Virginia governor enables 200,000 felons to vote in November

Gov. Terry McAuliffe holds up the order he signed to restore rights to felons in Virginia at the Capitol in Richmond, Va., on Friday, April 22, 2016.
Gov. Terry McAuliffe holds up the order he signed to restore rights to felons in Virginia at the Capitol in Richmond, Va., on Friday, April 22, 2016.

RICHMOND, Va. — More than 200,000 convicted felons will be able to cast ballots in the swing state of Virginia in November under a sweeping executive order Gov.
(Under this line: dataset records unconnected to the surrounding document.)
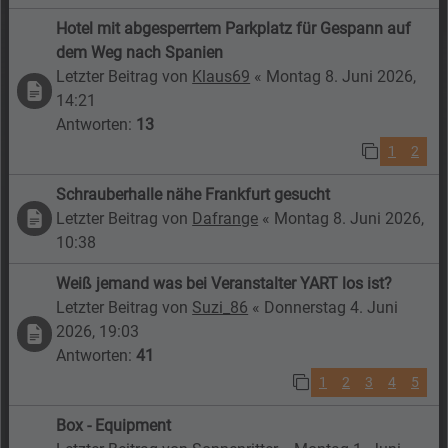
Hotel mit abgesperrtem Parkplatz für Gespann auf
dem Weg nach Spanien
Letzter Beitrag von
Klaus69
«
Montag 8. Juni 2026,
14:21
Antworten:
13
1
2
Schrauberhalle nähe Frankfurt gesucht
Letzter Beitrag von
Dafrange
«
Montag 8. Juni 2026,
10:38
Weiß jemand was bei Veranstalter YART los ist?
Letzter Beitrag von
Suzi_86
«
Donnerstag 4. Juni
2026, 19:03
Antworten:
41
1
2
3
4
5
Box - Equipment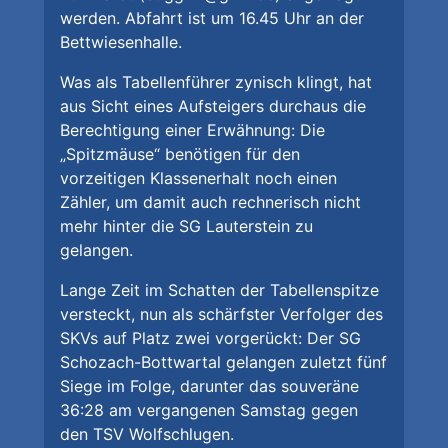
werden. Abfahrt ist um 16.45 Uhr an der
Bettwiesenhalle.
Was als Tabellenführer zynisch klingt, hat
aus Sicht eines Aufsteigers durchaus die
Berechtigung einer Erwähnung: Die
„Spitzmäuse“ benötigen für den
vorzeitigen Klassenerhalt noch einen
Zähler, um damit auch rechnerisch nicht
mehr hinter die SG Lauterstein zu
gelangen.
Lange Zeit im Schatten der Tabellenspitze
versteckt, nun als schärfster Verfolger des
SKVs auf Platz zwei vorgerückt: Der SG
Schozach-Bottwartal gelangen zuletzt fünf
Siege im Folge, darunter das souveräne
36:28 am vergangenen Samstag gegen
den TSV Wolfschlugen.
Terry McAuliffe announced Friday.

The Democrat said restoring the rights of felons to vote and run for office will help undo the state's long history of trying to prevent African-Americans from fully participating in democracy.

"This is the essence of our democracy, and any effort to dilute that fundamental principle diminishes it, for all of us," McAuliffe said on the steps of Virginia's Capitol before a crowd of more than 100 people that included many felons.

The governor's order enables every Virginia felon to vote, run for public office, and serve on a jury if they have completed their sentence and finished any supervised release, parole or probation requirements as of April 22. The administration estimates this population includes about 206,000 people.

Republicans called the order a bald-faced political move by McAuliffe — a close friend of Democratic presidential front-runner Hillary Clinton — to help his party hold onto the White House. They said ex-offenders who committed violent crimes, like murder, should not be allowed to vote or have other civil rights restored.

Nationwide, nearly 6 million Americans are barred from voting because of laws disenfranchising felons, according to the Washington-based Sentencing Project. Virginia, Iowa, Kentucky and Florida are the only states that still remove voting rights for felons for life unless a state official restores them.

Such policies make black Americans of voting age four times more likely to lose their voting rights than the rest of the adult population. Virginia is among three states where more than one in five black adults have lost their voting rights, according to a Sentencing Project report.